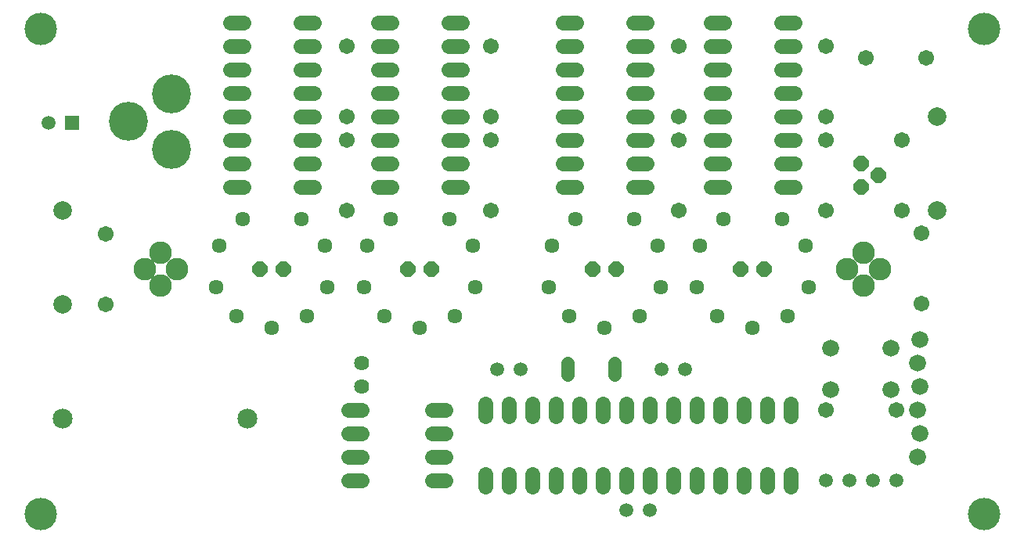
<source format=gbs>
G75*
G70*
%OFA0B0*%
%FSLAX24Y24*%
%IPPOS*%
%LPD*%
%AMOC8*
5,1,8,0,0,1.08239X$1,22.5*
%
%ADD10C,0.0635*%
%ADD11C,0.0640*%
%ADD12C,0.0792*%
%ADD13C,0.0560*%
%ADD14C,0.0596*%
%ADD15C,0.0720*%
%ADD16C,0.0674*%
%ADD17C,0.1660*%
%ADD18R,0.0596X0.0596*%
%ADD19OC8,0.0640*%
%ADD20C,0.0848*%
%ADD21C,0.0640*%
%ADD22C,0.0966*%
%ADD23C,0.1380*%
D10*
X011967Y009650D03*
X013467Y010150D03*
X014342Y011400D03*
X015892Y011400D03*
X016767Y010150D03*
X018267Y009650D03*
X019767Y010150D03*
X020642Y011400D03*
X020517Y013150D03*
X019517Y014275D03*
X017017Y014275D03*
X016017Y013150D03*
X014217Y013150D03*
X013217Y014275D03*
X010717Y014275D03*
X009717Y013150D03*
X009592Y011400D03*
X010467Y010150D03*
X023766Y011400D03*
X024641Y010150D03*
X026141Y009650D03*
X027641Y010150D03*
X028516Y011400D03*
X030065Y011400D03*
X030940Y010150D03*
X032440Y009650D03*
X033940Y010150D03*
X034815Y011400D03*
X034690Y013150D03*
X033690Y014275D03*
X031190Y014275D03*
X030190Y013150D03*
X028391Y013150D03*
X027391Y014275D03*
X024891Y014275D03*
X023891Y013150D03*
D11*
X024361Y015650D02*
X024921Y015650D01*
X024921Y016650D02*
X024361Y016650D01*
X024361Y017650D02*
X024921Y017650D01*
X024921Y018650D02*
X024361Y018650D01*
X024361Y019650D02*
X024921Y019650D01*
X024921Y020650D02*
X024361Y020650D01*
X024361Y021650D02*
X024921Y021650D01*
X024921Y022650D02*
X024361Y022650D01*
X027361Y022650D02*
X027921Y022650D01*
X027921Y021650D02*
X027361Y021650D01*
X027361Y020650D02*
X027921Y020650D01*
X027921Y019650D02*
X027361Y019650D01*
X027361Y018650D02*
X027921Y018650D01*
X027921Y017650D02*
X027361Y017650D01*
X027361Y016650D02*
X027921Y016650D01*
X027921Y015650D02*
X027361Y015650D01*
X030660Y015650D02*
X031220Y015650D01*
X031220Y016650D02*
X030660Y016650D01*
X030660Y017650D02*
X031220Y017650D01*
X031220Y018650D02*
X030660Y018650D01*
X030660Y019650D02*
X031220Y019650D01*
X031220Y020650D02*
X030660Y020650D01*
X030660Y021650D02*
X031220Y021650D01*
X031220Y022650D02*
X030660Y022650D01*
X033660Y022650D02*
X034220Y022650D01*
X034220Y021650D02*
X033660Y021650D01*
X033660Y020650D02*
X034220Y020650D01*
X034220Y019650D02*
X033660Y019650D01*
X033660Y018650D02*
X034220Y018650D01*
X034220Y017650D02*
X033660Y017650D01*
X033660Y016650D02*
X034220Y016650D01*
X034220Y015650D02*
X033660Y015650D01*
X020047Y015650D02*
X019487Y015650D01*
X019487Y016650D02*
X020047Y016650D01*
X020047Y017650D02*
X019487Y017650D01*
X019487Y018650D02*
X020047Y018650D01*
X020047Y019650D02*
X019487Y019650D01*
X019487Y020650D02*
X020047Y020650D01*
X020047Y021650D02*
X019487Y021650D01*
X019487Y022650D02*
X020047Y022650D01*
X017047Y022650D02*
X016487Y022650D01*
X016487Y021650D02*
X017047Y021650D01*
X017047Y020650D02*
X016487Y020650D01*
X016487Y019650D02*
X017047Y019650D01*
X017047Y018650D02*
X016487Y018650D01*
X016487Y017650D02*
X017047Y017650D01*
X017047Y016650D02*
X016487Y016650D01*
X016487Y015650D02*
X017047Y015650D01*
X013747Y015650D02*
X013187Y015650D01*
X013187Y016650D02*
X013747Y016650D01*
X013747Y017650D02*
X013187Y017650D01*
X013187Y018650D02*
X013747Y018650D01*
X013747Y019650D02*
X013187Y019650D01*
X013187Y020650D02*
X013747Y020650D01*
X013747Y021650D02*
X013187Y021650D01*
X013187Y022650D02*
X013747Y022650D01*
X010747Y022650D02*
X010187Y022650D01*
X010187Y021650D02*
X010747Y021650D01*
X010747Y020650D02*
X010187Y020650D01*
X010187Y019650D02*
X010747Y019650D01*
X010747Y018650D02*
X010187Y018650D01*
X010187Y017650D02*
X010747Y017650D01*
X010747Y016650D02*
X010187Y016650D01*
X010187Y015650D02*
X010747Y015650D01*
X021050Y006430D02*
X021050Y005870D01*
X022050Y005870D02*
X022050Y006430D01*
X023050Y006430D02*
X023050Y005870D01*
X024050Y005870D02*
X024050Y006430D01*
X025050Y006430D02*
X025050Y005870D01*
X026050Y005870D02*
X026050Y006430D01*
X027050Y006430D02*
X027050Y005870D01*
X028050Y005870D02*
X028050Y006430D01*
X029050Y006430D02*
X029050Y005870D01*
X030050Y005870D02*
X030050Y006430D01*
X031050Y006430D02*
X031050Y005870D01*
X032050Y005870D02*
X032050Y006430D01*
X033050Y006430D02*
X033050Y005870D01*
X034050Y005870D02*
X034050Y006430D01*
X034050Y003430D02*
X034050Y002870D01*
X033050Y002870D02*
X033050Y003430D01*
X032050Y003430D02*
X032050Y002870D01*
X031050Y002870D02*
X031050Y003430D01*
X030050Y003430D02*
X030050Y002870D01*
X029050Y002870D02*
X029050Y003430D01*
X028050Y003430D02*
X028050Y002870D01*
X027050Y002870D02*
X027050Y003430D01*
X026050Y003430D02*
X026050Y002870D01*
X025050Y002870D02*
X025050Y003430D01*
X024050Y003430D02*
X024050Y002870D01*
X023050Y002870D02*
X023050Y003430D01*
X022050Y003430D02*
X022050Y002870D01*
X021050Y002870D02*
X021050Y003430D01*
X019360Y003150D02*
X018800Y003150D01*
X018800Y004150D02*
X019360Y004150D01*
X019360Y005150D02*
X018800Y005150D01*
X018800Y006150D02*
X019360Y006150D01*
X015800Y006150D02*
X015240Y006150D01*
X015240Y005150D02*
X015800Y005150D01*
X015800Y004150D02*
X015240Y004150D01*
X015240Y003150D02*
X015800Y003150D01*
D12*
X003050Y010650D03*
X003050Y014650D03*
X040300Y014650D03*
X040300Y018650D03*
D13*
X026550Y008140D02*
X026550Y007660D01*
X024550Y007660D02*
X024550Y008140D01*
D14*
X022550Y007900D03*
X021550Y007900D03*
X028550Y007900D03*
X029550Y007900D03*
X035550Y003150D03*
X036550Y003150D03*
X037550Y003150D03*
X038550Y003150D03*
X028050Y001900D03*
X027050Y001900D03*
X002454Y018400D03*
D15*
X035770Y008790D03*
X038330Y008790D03*
X039550Y009150D03*
X039450Y008150D03*
X039550Y007150D03*
X038330Y007010D03*
X039450Y006150D03*
X039550Y005150D03*
X039450Y004150D03*
X035770Y007010D03*
D16*
X035550Y006150D03*
X038550Y006150D03*
X039633Y010693D03*
X039633Y013693D03*
X038800Y014650D03*
X035550Y014650D03*
X035550Y017650D03*
X035550Y018650D03*
X038800Y017650D03*
X039830Y021150D03*
X037270Y021150D03*
X035550Y021650D03*
X029300Y021650D03*
X029300Y018650D03*
X029300Y017650D03*
X029300Y014650D03*
X021300Y014650D03*
X021300Y017650D03*
X021300Y018650D03*
X021300Y021650D03*
X015175Y021650D03*
X015175Y018650D03*
X015175Y017650D03*
X015175Y014650D03*
X004881Y013650D03*
X004881Y010650D03*
D17*
X007704Y017256D03*
X005853Y018437D03*
X007704Y019619D03*
D18*
X003454Y018400D03*
D19*
X011467Y012150D03*
X012467Y012150D03*
X017767Y012150D03*
X018767Y012150D03*
X025641Y012150D03*
X026641Y012150D03*
X031940Y012150D03*
X032940Y012150D03*
X037050Y015650D03*
X037800Y016150D03*
X037050Y016650D03*
D20*
X010924Y005794D03*
X003050Y005794D03*
D21*
X015800Y007150D03*
X015800Y008150D03*
D22*
X007933Y012150D03*
X007243Y011440D03*
X006553Y012150D03*
X007243Y012860D03*
X036474Y012150D03*
X037164Y011440D03*
X037854Y012150D03*
X037164Y012860D03*
D23*
X002125Y001725D03*
X002125Y022394D03*
X042282Y022394D03*
X042282Y001725D03*
M02*

</source>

******

_Problem statement:_
Output exactly one stretch of the listing: from the line containing "X023050Y006430D02*" through the line containing "X029050Y006430D02*", both end lines included.

_Exercise output:_
X023050Y006430D02*
X023050Y005870D01*
X024050Y005870D02*
X024050Y006430D01*
X025050Y006430D02*
X025050Y005870D01*
X026050Y005870D02*
X026050Y006430D01*
X027050Y006430D02*
X027050Y005870D01*
X028050Y005870D02*
X028050Y006430D01*
X029050Y006430D02*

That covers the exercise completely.